I am trying to write an extended store procedure that returns its data via an output parameter, similar to what one can do with regular stored procedures.
However, I've had no luck with it. Perhaps somebody with a better understand of the Sybase internals can help me out. I have tried tried virtually every combination of arguments... sigh.. it seems it ain't possible (wish ASE
was open source) but I cannot believe that (I am using ASE 12.5.3) help!!! ;-)

Anyway, I get stuck with the first call to srv_descfmt. The server replies: "XP Server Error: 16165/10/0: srv_descfmt(): CS_SET for SRV_RPCDATA not valid"

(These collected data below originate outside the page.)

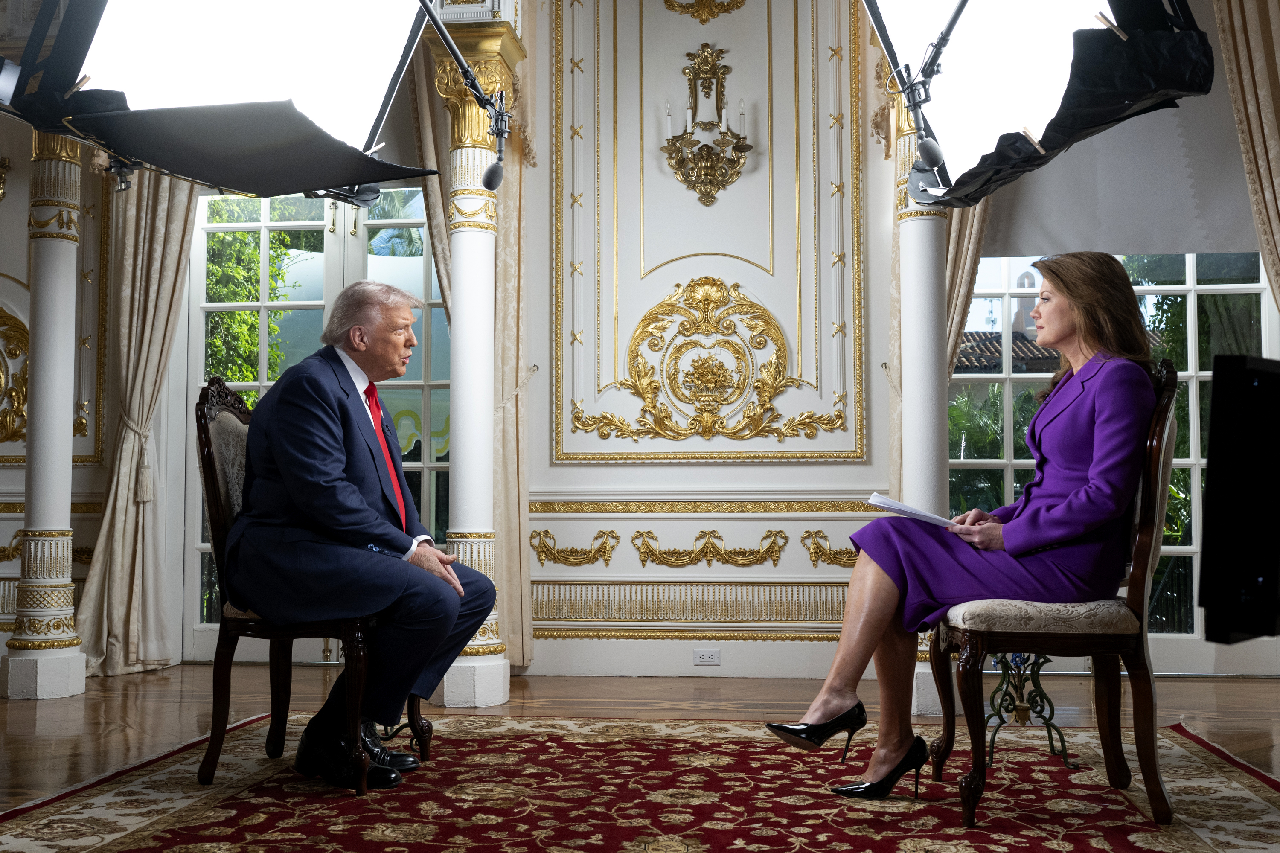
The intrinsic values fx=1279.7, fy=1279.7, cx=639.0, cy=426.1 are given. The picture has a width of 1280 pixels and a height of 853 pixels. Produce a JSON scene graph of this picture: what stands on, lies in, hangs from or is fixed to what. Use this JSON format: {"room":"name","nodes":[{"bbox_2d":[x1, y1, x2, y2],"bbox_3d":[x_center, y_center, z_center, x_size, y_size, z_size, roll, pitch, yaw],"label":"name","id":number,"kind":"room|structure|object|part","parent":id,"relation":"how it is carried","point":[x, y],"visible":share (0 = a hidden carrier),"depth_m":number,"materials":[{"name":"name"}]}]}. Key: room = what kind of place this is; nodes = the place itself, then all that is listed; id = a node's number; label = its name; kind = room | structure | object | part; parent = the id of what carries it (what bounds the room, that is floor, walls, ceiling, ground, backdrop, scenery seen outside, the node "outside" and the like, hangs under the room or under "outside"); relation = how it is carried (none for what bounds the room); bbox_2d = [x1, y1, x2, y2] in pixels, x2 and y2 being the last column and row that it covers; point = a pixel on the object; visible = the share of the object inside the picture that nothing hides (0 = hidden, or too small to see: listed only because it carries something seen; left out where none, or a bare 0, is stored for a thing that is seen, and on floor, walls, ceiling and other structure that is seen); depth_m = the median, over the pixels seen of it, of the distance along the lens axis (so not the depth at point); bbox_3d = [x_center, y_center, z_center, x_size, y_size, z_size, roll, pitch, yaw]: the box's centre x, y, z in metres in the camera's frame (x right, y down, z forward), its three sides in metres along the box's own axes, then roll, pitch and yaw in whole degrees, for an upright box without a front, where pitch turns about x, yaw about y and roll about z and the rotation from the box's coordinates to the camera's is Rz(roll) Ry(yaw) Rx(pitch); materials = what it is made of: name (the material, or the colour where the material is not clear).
{"room":"living room","nodes":[
{"label":"living room","id":0,"kind":"room"},
{"bbox_2d":[416,0,511,187],"bbox_3d":[-0.657,-1.101,3.666,0.492,0.644,1.072,0,-4,5],"label":"microphone arm","id":1,"kind":"object","parent":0,"point":[492,173],"visible":0.98,"depth_m":4.00},
{"bbox_2d":[0,0,445,198],"bbox_3d":[-0.893,-0.883,2.591,0.912,0.857,0.882,0,-4,5],"label":"softbox light","id":2,"kind":"object","parent":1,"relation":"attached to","point":[321,180],"visible":0.98,"depth_m":2.52,"materials":[{"name":"black fabric"}]},
{"bbox_2d":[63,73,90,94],"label":"clothespin","id":3,"kind":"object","parent":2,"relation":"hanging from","point":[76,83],"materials":[{"name":"brown wood"}]},
{"bbox_2d":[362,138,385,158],"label":"clothespin","id":4,"kind":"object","parent":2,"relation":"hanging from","point":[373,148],"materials":[{"name":"beige wood"}]},
{"bbox_2d":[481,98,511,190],"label":"microphone","id":5,"kind":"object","parent":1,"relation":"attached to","point":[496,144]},
{"bbox_2d":[0,665,1279,852],"bbox_3d":[-0.311,0.988,2.735,7.921,0.110,7.027,0,-4,5],"label":"floor","id":6,"kind":"structure","parent":0,"point":[1238,687],"depth_m":4.74,"materials":[{"name":"brown wood"}]},
{"bbox_2d":[2,128,90,700],"bbox_3d":[-2.519,-0.256,5.467,0.423,2.750,0.421,0,-4,5],"label":"column","id":7,"kind":"structure","parent":6,"relation":"on","point":[66,257],"depth_m":5.36,"materials":[{"name":"white stone"}]},
{"bbox_2d":[421,15,520,707],"bbox_3d":[-0.692,-0.274,5.266,0.455,2.761,0.462,0,-4,5],"label":"column","id":8,"kind":"structure","parent":6,"relation":"on","point":[479,670],"depth_m":5.19,"materials":[{"name":"white paint"}]},
{"bbox_2d":[0,712,1279,852],"bbox_3d":[0.039,0.939,2.852,3.338,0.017,3.293,0,-4,5],"label":"rug","id":9,"kind":"object","parent":6,"relation":"on","point":[1213,769],"visible":0.95,"depth_m":3.28,"materials":[{"name":"red carpet"}]},
{"bbox_2d":[189,374,419,792],"bbox_3d":[-0.972,0.434,3.860,0.611,1.164,0.606,0,-4,5],"label":"chair","id":10,"kind":"object","parent":9,"relation":"on","point":[213,491],"visible":0.5,"depth_m":3.65,"materials":[{"name":"brown wood"}]},
{"bbox_2d":[226,284,503,788],"bbox_3d":[-0.822,0.295,3.702,0.827,1.323,0.687,-2,-4,28],"label":"man","id":11,"kind":"object","parent":10,"relation":"on","point":[354,518],"visible":0.98,"depth_m":3.50},
{"bbox_2d":[983,648,1073,770],"bbox_3d":[1.176,0.804,3.951,0.379,0.460,0.405,0,-4,5],"label":"plant stand","id":12,"kind":"object","parent":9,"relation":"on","point":[1053,709],"visible":0.6,"depth_m":3.92,"materials":[{"name":"metal"}]},
{"bbox_2d":[925,359,1186,831],"bbox_3d":[1.117,0.415,3.434,0.616,1.155,0.606,0,-4,5],"label":"chair","id":13,"kind":"object","parent":9,"relation":"on","point":[1153,481],"visible":0.78,"depth_m":3.21,"materials":[{"name":"brown wood"}]},
{"bbox_2d":[764,250,1166,804],"bbox_3d":[0.922,0.210,3.367,0.994,1.386,0.700,0,-4,-6],"label":"woman","id":14,"kind":"object","parent":13,"relation":"on","point":[1101,466],"visible":0.85,"depth_m":3.21},
{"bbox_2d":[863,491,954,527],"bbox_3d":[0.767,0.237,3.570,0.266,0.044,0.239,3,-5,-39],"label":"paper","id":15,"kind":"object","parent":14,"relation":"in","point":[895,503],"visible":0.63,"depth_m":3.51,"materials":[{"name":"white paper"}]},
{"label":"seat cushion","id":16,"kind":"part","parent":13,"relation":"part of","materials":[{"name":"beige fabric"}]},
{"bbox_2d":[886,72,951,720],"bbox_3d":[1.111,-0.297,5.023,0.467,2.779,0.474,0,-4,5],"label":"column","id":17,"kind":"structure","parent":6,"relation":"on","point":[915,240],"depth_m":4.93,"materials":[{"name":"white paint"}]},
{"bbox_2d":[1198,354,1279,646],"bbox_3d":[0.871,0.093,1.513,0.429,0.336,0.324,2,-4,-27],"label":"monitor","id":18,"kind":"object","parent":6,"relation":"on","point":[1216,381],"visible":0.97,"depth_m":1.45,"materials":[{"name":"black"}]},
{"bbox_2d":[0,0,1279,689],"bbox_3d":[-0.231,-0.760,6.137,9.012,3.880,0.275,0,-4,5],"label":"wall","id":19,"kind":"structure","parent":0,"point":[802,553],"depth_m":6.05,"materials":[{"name":"paint"}]},
{"bbox_2d":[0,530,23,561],"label":"wall ornament","id":20,"kind":"object","parent":19,"relation":"attached to","point":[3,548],"visible":0.51,"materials":[{"name":"gold"}]},
{"bbox_2d":[0,305,30,440],"bbox_3d":[-3.281,-0.268,6.431,0.683,0.750,0.096,0,-4,5],"label":"wall ornament","id":21,"kind":"object","parent":19,"relation":"attached to","point":[18,324],"visible":0.84,"depth_m":6.44,"materials":[{"name":"gold"}]},
{"bbox_2d":[75,160,195,679],"bbox_3d":[-2.308,-0.630,6.021,0.645,3.593,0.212,0,-4,5],"label":"curtain","id":22,"kind":"object","parent":19,"relation":"attached to","point":[171,230],"visible":0.59,"depth_m":6.01,"materials":[{"name":"beige fabric"}]},
{"bbox_2d":[185,183,447,664],"bbox_3d":[-1.560,-0.040,6.433,1.543,2.435,0.141,0,-4,5],"label":"french door","id":23,"kind":"structure","parent":19,"relation":"in","point":[196,545],"depth_m":6.47,"materials":[{"name":"glass"}]},
{"bbox_2d":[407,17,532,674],"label":"curtain","id":24,"kind":"object","parent":19,"relation":"attached to","point":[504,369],"visible":0.45,"depth_m":5.81,"materials":[{"name":"beige fabric"}]},
{"bbox_2d":[529,529,618,566],"bbox_3d":[-0.299,0.574,5.940,0.458,0.162,0.049,0,-4,5],"label":"wall ornament","id":25,"kind":"object","parent":19,"relation":"attached to","point":[542,560],"visible":0.92,"depth_m":5.93,"materials":[{"name":"gold"}]},
{"bbox_2d":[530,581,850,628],"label":"wall molding","id":26,"kind":"object","parent":19,"relation":"attached to","point":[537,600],"visible":0.61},
{"bbox_2d":[663,0,747,21],"bbox_3d":[0.334,-2.158,6.125,0.552,0.501,0.225,0,-4,5],"label":"wall ornament","id":27,"kind":"object","parent":19,"relation":"attached to","point":[699,1],"visible":0.95,"depth_m":6.16,"materials":[{"name":"gold"}]},
{"bbox_2d":[692,648,720,665],"bbox_3d":[0.294,1.008,5.589,0.116,0.067,0.011,0,-4,5],"label":"wall socket","id":28,"kind":"object","parent":19,"relation":"attached to","point":[705,657],"visible":0.98,"depth_m":5.59,"materials":[{"name":"white plastic"}]},
{"bbox_2d":[662,44,751,206],"bbox_3d":[0.311,-1.387,5.917,0.440,0.763,0.334,0,-4,5],"label":"wall sconce","id":29,"kind":"object","parent":19,"relation":"attached to","point":[707,155],"visible":0.99,"depth_m":5.90,"materials":[{"name":"gold metal"}]},
{"bbox_2d":[567,275,848,445],"bbox_3d":[0.337,-0.313,6.036,1.277,0.846,0.109,0,-4,5],"label":"wall ornament","id":30,"kind":"object","parent":19,"relation":"attached to","point":[577,419],"visible":0.96,"depth_m":6.04,"materials":[{"name":"gold"}]},
{"bbox_2d":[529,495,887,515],"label":"wall trim","id":31,"kind":"structure","parent":19,"relation":"attached to","point":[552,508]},
{"bbox_2d":[629,528,788,567],"bbox_3d":[0.313,0.566,5.880,0.743,0.174,0.057,0,-4,5],"label":"wall ornament","id":32,"kind":"object","parent":19,"relation":"attached to","point":[650,550],"visible":0.92,"depth_m":5.87,"materials":[{"name":"gold"}]},
{"bbox_2d":[801,530,858,567],"bbox_3d":[0.969,0.583,6.066,0.444,0.174,0.049,0,-4,5],"label":"wall ornament","id":33,"kind":"object","parent":19,"relation":"attached to","point":[815,560],"visible":0.78,"depth_m":6.07,"materials":[{"name":"gold"}]},
{"bbox_2d":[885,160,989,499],"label":"curtain","id":34,"kind":"object","parent":19,"relation":"attached to","point":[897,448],"visible":0.22,"depth_m":5.65,"materials":[{"name":"beige fabric"}]},
{"bbox_2d":[945,251,1278,670],"bbox_3d":[2.282,-0.270,6.114,1.783,2.824,0.144,0,-4,5],"label":"window","id":35,"kind":"structure","parent":19,"relation":"in","point":[1191,294],"depth_m":6.13,"materials":[{"name":"glass"}]},
{"bbox_2d":[981,44,1256,260],"bbox_3d":[2.286,-1.556,5.951,1.626,1.447,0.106,0,-4,5],"label":"roller blind","id":36,"kind":"object","parent":19,"relation":"attached to","point":[1043,240],"visible":0.66,"depth_m":5.92,"materials":[{"name":"fabric"}]},
{"bbox_2d":[1210,0,1279,315],"bbox_3d":[2.866,-0.711,5.517,0.930,3.542,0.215,0,-4,5],"label":"curtain","id":37,"kind":"object","parent":19,"relation":"attached to","point":[1258,48],"visible":0.89,"depth_m":5.59,"materials":[{"name":"beige fabric"}]},
{"bbox_2d":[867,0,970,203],"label":"microphone boom","id":38,"kind":"object","parent":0,"point":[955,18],"visible":0.96,"depth_m":3.10,"materials":[{"name":"black metal"}]},
{"bbox_2d":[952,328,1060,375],"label":"tile roof","id":39,"kind":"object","parent":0,"point":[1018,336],"visible":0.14,"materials":[{"name":"brown tile"}]},
{"bbox_2d":[863,0,1213,210],"bbox_3d":[0.781,-0.891,2.682,0.716,0.808,0.782,0,-4,5],"label":"softbox light","id":40,"kind":"object","parent":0,"point":[1055,90],"visible":0.96,"depth_m":2.62,"materials":[{"name":"black fabric"}]},
{"bbox_2d":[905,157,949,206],"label":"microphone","id":41,"kind":"object","parent":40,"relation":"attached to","point":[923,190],"visible":0.71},
{"bbox_2d":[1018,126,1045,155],"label":"clothespin","id":42,"kind":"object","parent":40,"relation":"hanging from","point":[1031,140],"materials":[{"name":"beige wood"}]},
{"bbox_2d":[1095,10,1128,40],"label":"clothespin","id":43,"kind":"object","parent":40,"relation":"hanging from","point":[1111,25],"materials":[{"name":"beige wood"}]},
{"label":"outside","id":44,"kind":"structure","parent":0,"visible":0},
{"label":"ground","id":45,"kind":"structure","parent":44,"visible":0},
{"bbox_2d":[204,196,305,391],"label":"tree","id":46,"kind":"object","parent":45,"relation":"on","point":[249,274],"visible":0.18,"depth_m":10.62,"materials":[{"name":"green plant"}]},
{"bbox_2d":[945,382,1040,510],"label":"palm plant","id":47,"kind":"object","parent":45,"relation":"on","point":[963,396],"visible":0.25,"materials":[{"name":"green plant"}]}
]}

Here an excerpt of my code:
First I created a procedure called xp_test in ASE:

create procedure xp_test @param INTEGER OUTPUT AS external name "test.so"

I test this with the following SQL code:
declare @output integer 
select @output=1 
exec xp_test @output OUTPUT 
select @output

Part of my ESP code:

    CS_DATAFMT  paramfmt;
    memset(&paramfmt, (CS_INT) 0, (CS_INT) sizeof(CS_DATAFMT));

    CS_INT data = 23;

    paramfmt.namelen   = 0;
    paramfmt.datatype  = CS_INT_TYPE;
    paramfmt.format    = 0;
    paramfmt.maxlength = 4;
    paramfmt.count     = 1;
    paramfmt.locale    = NULL;
    paramfmt.status    = CS_RETURN;

    srv_descfmt(srvproc, CS_SET, SRV_RPCDATA, 1, &paramfmt);

    CS_INT      len = sizeof(CS_INT);
    CS_SMALLINT outlen = CS_GOODDATA;

srv_bind(srvproc, roc, CS_SET, SRV_RPCDATA, q, &paramfmt, (CS_BYTE *) &data,
&len, &outlen);

    srv_xferdata(srvproc, CS_SET, SRV_RPCDATA)

Thanks

----------